Disadvantages of Site Finished Hardwood Floors
Unlike prefinished floors, site finished ones aren’t stained and finished in a dust-proof and climate-controlled environment. This means that dirt and dust particles settle on the topcoat as it dries, resulting in minor imperfections. Although most of these flaws get fixed after using the floors for a few days, they won’t be as perfect as the factory-made ones.
No matter what type of finish you choose for your hardwood flooring, it needs to be sanded first to smooth the surface and cut down the raised edges. If your floors aren’t prefinished, you need to sand them on site. This is a messy process that causes a lot of dust and noise. Unless you’re an expert, leave the sanding and finishing to an experienced hardwood floor installer. This will further –albeit necessarily – increase installation costs.
Longer Wait Times
Unlike prefinished planks that are ready to install and use, onsite hardwood finishing and installation can take several days to complete before you can actually use the floors.
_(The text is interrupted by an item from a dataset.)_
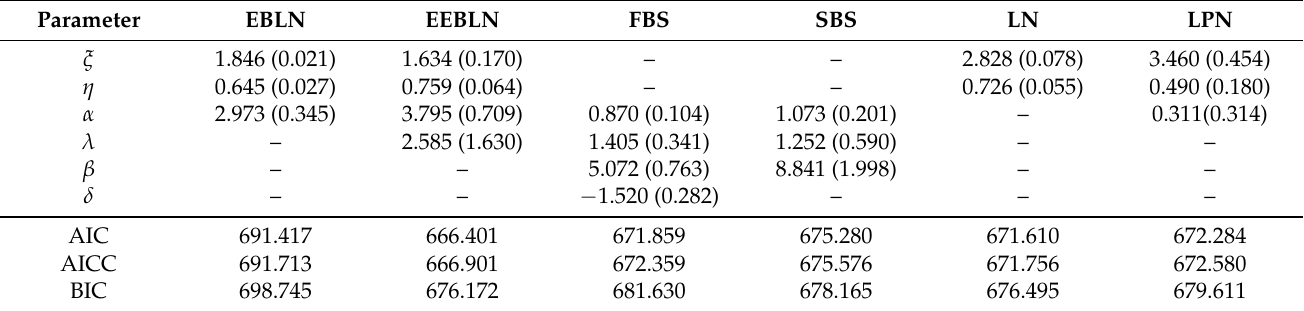
Table 2. Maximum likelihood estimates (standard errors) of the fitted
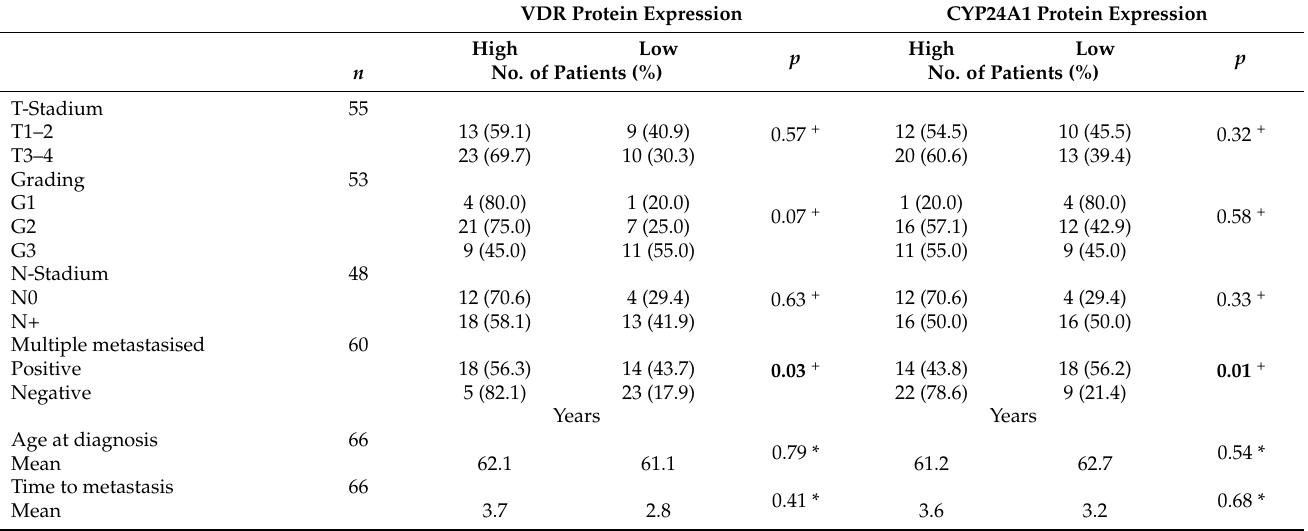
Table 2. Associations between VDR/CYP24A1 protein expression and clinicopathological charac- teristics. Abbreviations: VDR—vitamin D receptor; No./ n —number; *—Mann–Whitney U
Material and machinery are brought to the site for sanding, staining and applying a polyurethane finish. This process takes time, requiring you to wait for several hours or even days for the coats to dry before walking on the floor or placing any furniture.
The strong smell that comes from stain and oil-based polyurethane can be overwhelming or even dangerous when you’re exposed to it too long. Moreover, the odour often gets trapped in the dryer vent which releases a burning smell for a few days until the fumes clear out.
The decision to choose between prefinished and site finished hardwood floors depends on your requirements, design preferences and time constraints. If you’re allergic to dust and want to avoid the noise and hassle of onsite finishing, prefinished hardwood flooring is the obvious choice. But if you have a certain design in mind or want something completely unique, site finished flooring is the better option. Consider the benefits and drawbacks of each to decide what works best for you.